The Ireland Experience

It’s true what they say, a Guinness tastes better in Ireland. And sure, you’ve been to an Irish pub and celebrated Saint Patrick’s Day, but nothing compares to experiencing this rich and complex land in the flesh. Whether it’s live music in a pub or a horseback ride through the wilds of the Moher Cliffs, you’ll find that in Ireland tradition is a living thing. Steep yourself in legend at the Blarney Castle—where a kiss of the stone is said to give you eloquence—then take your newfound gift of gab on a night out in Belfast to create some tall tales of your own.

Popular Attractions in Ireland

Giant’s Causeway 

Follow Shepherd’s Steps up the basalt columns of Giant’s Causeway for spectacular views of the Atlantic horizon. If the hike has you worn, then take a rest in the “Wishing Chair,” a place in the stone which has been worn into a smooth seat by hopeful travelers. Legend has it that the basalt columns of Giant’s Causeway are the remains of a bridge connecting Ireland and Scotland, built by warring giants of yesteryear.

Cliffs of Moher

Journey along the west coast to County Clare and the legendary Cliffs of Moher. Peer down from the rocky outcrop and you’ll see the swelling waters of the Atlantic Ocean 509 feet below. Over twenty bird species make their home here, so keep an eye out for puffins and peregrine falcons. As part of a UNESCO Global Park, there’s a lot to explore—so why not go on horseback?

Blarney Castle

The beautifully preserved 15th-century castle is world-famous for a single stone. The Blarney Stone is of uncertain origins but said to give the gift of eloquence to anyone brave enough to kiss it—to reach it all you have to do is hang upside down from the ramparts.

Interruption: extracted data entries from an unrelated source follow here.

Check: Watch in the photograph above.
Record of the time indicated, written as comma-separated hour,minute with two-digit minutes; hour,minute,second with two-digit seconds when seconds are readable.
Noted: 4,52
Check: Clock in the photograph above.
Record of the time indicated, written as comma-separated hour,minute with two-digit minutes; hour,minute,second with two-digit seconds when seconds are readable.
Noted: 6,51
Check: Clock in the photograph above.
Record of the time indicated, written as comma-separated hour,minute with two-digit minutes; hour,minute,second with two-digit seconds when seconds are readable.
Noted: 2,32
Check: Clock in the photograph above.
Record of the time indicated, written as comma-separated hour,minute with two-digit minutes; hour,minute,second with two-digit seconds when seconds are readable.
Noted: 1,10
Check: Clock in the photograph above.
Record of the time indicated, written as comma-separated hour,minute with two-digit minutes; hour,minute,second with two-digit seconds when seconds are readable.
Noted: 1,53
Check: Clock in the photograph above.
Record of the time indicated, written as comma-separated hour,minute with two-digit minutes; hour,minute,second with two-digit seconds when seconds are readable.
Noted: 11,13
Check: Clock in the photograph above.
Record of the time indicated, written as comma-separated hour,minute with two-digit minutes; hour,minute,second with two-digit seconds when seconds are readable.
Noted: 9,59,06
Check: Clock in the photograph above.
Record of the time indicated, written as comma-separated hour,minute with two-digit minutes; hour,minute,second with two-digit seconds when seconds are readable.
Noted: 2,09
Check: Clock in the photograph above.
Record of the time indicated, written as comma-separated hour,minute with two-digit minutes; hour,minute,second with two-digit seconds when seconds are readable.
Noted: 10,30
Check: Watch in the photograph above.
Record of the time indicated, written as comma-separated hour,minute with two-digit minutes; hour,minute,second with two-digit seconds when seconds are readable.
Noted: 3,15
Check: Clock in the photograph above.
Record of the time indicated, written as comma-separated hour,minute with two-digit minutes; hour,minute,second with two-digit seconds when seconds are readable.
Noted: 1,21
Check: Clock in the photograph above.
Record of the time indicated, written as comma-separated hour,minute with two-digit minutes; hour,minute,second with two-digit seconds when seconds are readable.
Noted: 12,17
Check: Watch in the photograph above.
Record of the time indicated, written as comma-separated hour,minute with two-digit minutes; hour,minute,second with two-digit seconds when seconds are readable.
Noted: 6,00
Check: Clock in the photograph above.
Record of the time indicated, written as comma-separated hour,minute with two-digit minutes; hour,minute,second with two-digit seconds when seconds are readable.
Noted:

See whether the charm worked on the walk around the lake. If this lush foliage doesn’t make a poet out of you, nothing will.

Connemara National Park

Once part of the Kylemore Abbey Estate, the Connemara National Park is the epitome of Irish wilderness. In just under eight square miles you’ll see bogs, heath, and woodlands, not to mention the mighty peaks of Benbaun and  Muckanaght. Explore this romantic backcountry by foot or car, keeping an eye out for grazing Connemara Ponies on your merry Atlantic way.

Dublin

A cozy capital city with an elegant Georgian flair, Dublin hugs the east coast where the River Liffey meets the Irish Sea. Of course, you’ll want to see the hits: Saint Patrick’s Cathedral, the Book of Kells, and the Jameson Distillery, but the locals or “Dubs” won’t let you leave without a heaping dish of Coddle—a sausage and potato bake—and a pint of Guinness in one of the many classic pubs. Pick one with live music.

Belfast

The capital of Northern Ireland, Belfast has managed to retain its industrial edge through its transformation into a nightlife hub. Head to the Cathedral Quarter for the best party—whether it’s a porter or a craft cocktail that you’re after. Clap along to a traditional session of Irish music and dance. The day has treasures of its own, stop by St George’s Market for a fresh bite of soda bread.

Unmissable Places in Ireland

When is the Best Time to Visit Ireland?

Visit Ireland in the spring and early summer or early autumn—April through June and September through October, respectively —for fewer crowds and pleasant temperatures in the low 50s. However, Irish weather is notoriously unpredictable so don’t be put off by a few showers. The high summer July through August is the warmest time of year, with temperatures hovering in the mid to high 60s, but it’s also the busiest, so expect some crowds. If you want the Isle to yourself, then a winter visit may be for you, a pub tour is made all the cozier by dreary weather, though some outdoor sites may be closed.